Municipal valuations spark fear of rates hike

Municipal valuation officers doing their rounds in Cape Town have sparked anxiety among property owners who fear that property rates are going to be increased drastically.

A resident of Oranjezicht has claimed that a city valuator told him that property rates would in future be calculated at around R1 000 for every R1 million value.

Under this formula someone living in a house worth say R4-million, would have to pay around R4 000 a month.

Many home owners have experienced exceptional growth in the value of their properties in recent times, but they are now concerned that they could end up with huge rates bills that they will simply not be able to pay.


But Mike Richardson, city budget director, has been quick to address concerns.

"Valuations were last done five years ago. We estimate the value of property has since (on average) increased threefold.

"So rates will be adjusted in such a manner that on average people whose property value trebled, will pay the same rates as they are currently paying. Those people whose property value increased by more than three times, will of course pay more and those whose property increased by less than three times, will pay less."

"If we find that property values have in fact increased by four times, we will use that as a basis and apply the same principle."

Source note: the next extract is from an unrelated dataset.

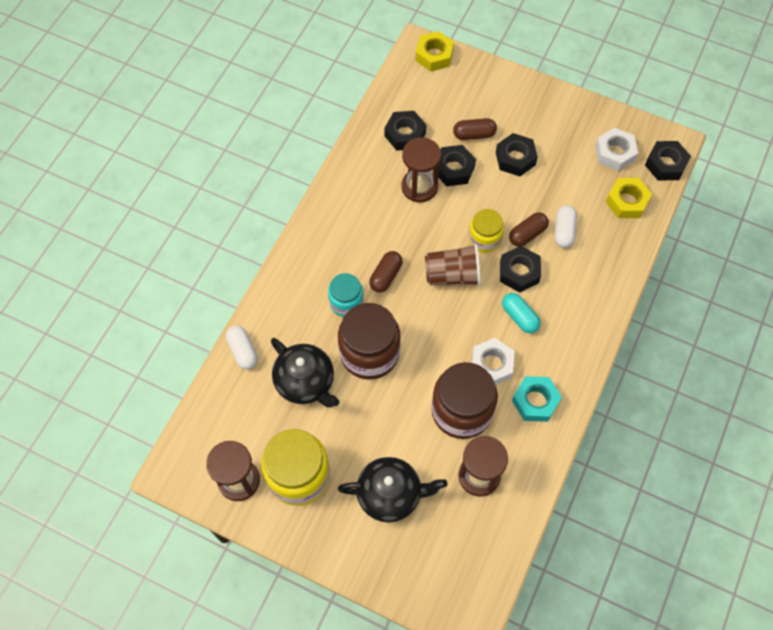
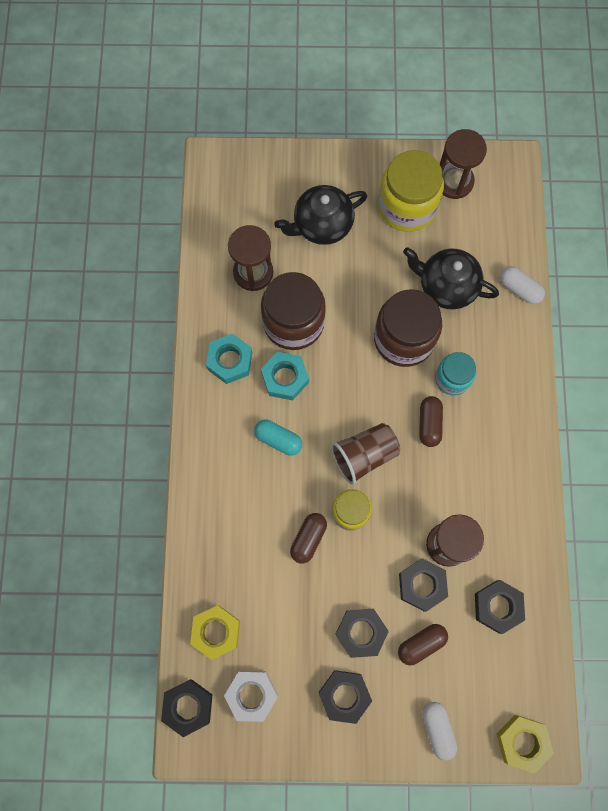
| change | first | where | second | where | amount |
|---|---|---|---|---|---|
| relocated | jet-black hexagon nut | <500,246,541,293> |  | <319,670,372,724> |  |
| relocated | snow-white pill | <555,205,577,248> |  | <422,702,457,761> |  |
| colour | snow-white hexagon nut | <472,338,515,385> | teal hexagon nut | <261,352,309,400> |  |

Richardson said the main misconception about the valuation process was that the assessed value determined the amount of rates the city received.

"The process is that the city compiles a budget whereby an amount of income is determined that is needed to "balance the budget" - in other words to equal the amount of proposed expenditure.

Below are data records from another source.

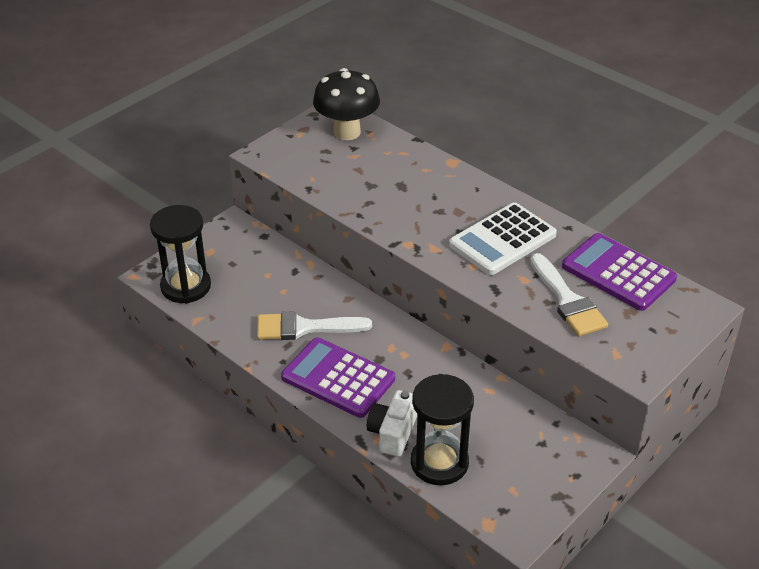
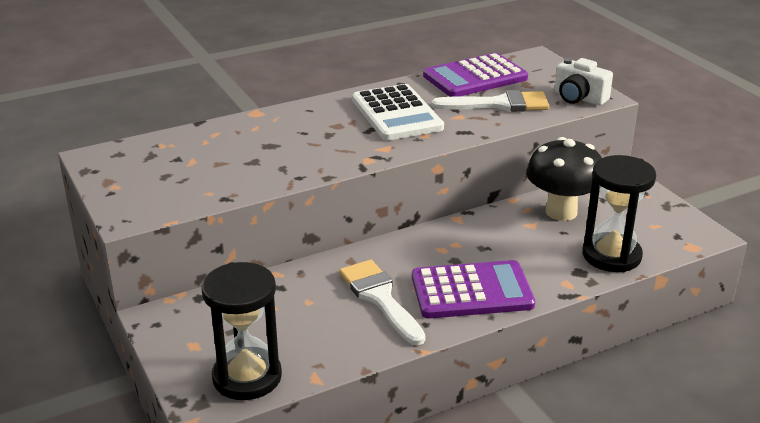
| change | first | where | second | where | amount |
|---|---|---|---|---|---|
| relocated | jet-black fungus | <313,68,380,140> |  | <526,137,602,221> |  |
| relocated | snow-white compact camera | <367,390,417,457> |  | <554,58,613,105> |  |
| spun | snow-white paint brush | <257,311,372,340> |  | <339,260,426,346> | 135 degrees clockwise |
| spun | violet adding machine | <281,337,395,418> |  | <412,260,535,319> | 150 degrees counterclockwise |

"Having agreed on the amount of income needed, the value of each property determines the owner's share of the total. If inflation is ignored, the amount of rates that each property owner will pay will not change unless the property in their area has increased or decreased relative to other areas of the city.

"Similarly, rates for residential properties and commercial properties will not change, unless there has been a different increase in values over the period since the last valuation.

"So, as an example, property prices have increased by three times on average since the 2000 general valuation (GV). A property valued at R300 000 is now valued at R900 000. The current cent in the rand for residential property is 1.183 cents. From 1 July 2007 when the new GV will be implemented, the cent in rand will be 1/3 of the previous amount which is 0.394 cents.

"Owners will pay the same amount of rates if their value is R900 000. However, for a property in a degraded area previously valued at R300 000 which is now valued at R700 000, the rates for this property will be less from July 2007.

"Another property in an area that has become very desirable may have increased in value from R300 000 to R1,2 million. Rates will obviously be more for that property than previously. The above example illustrates simply the principles of valuation for rating purposes.

"The process is intended to ensure equity and fairness of the tax burden by sharing it according to value of property owned. It does not determine the quantum of rates received."

Richardson said owners will in due course be told of the new assessed value of their properties and will then have various opportunities to object to independent valuation boards if they believed such valuations were not fair or reasonable.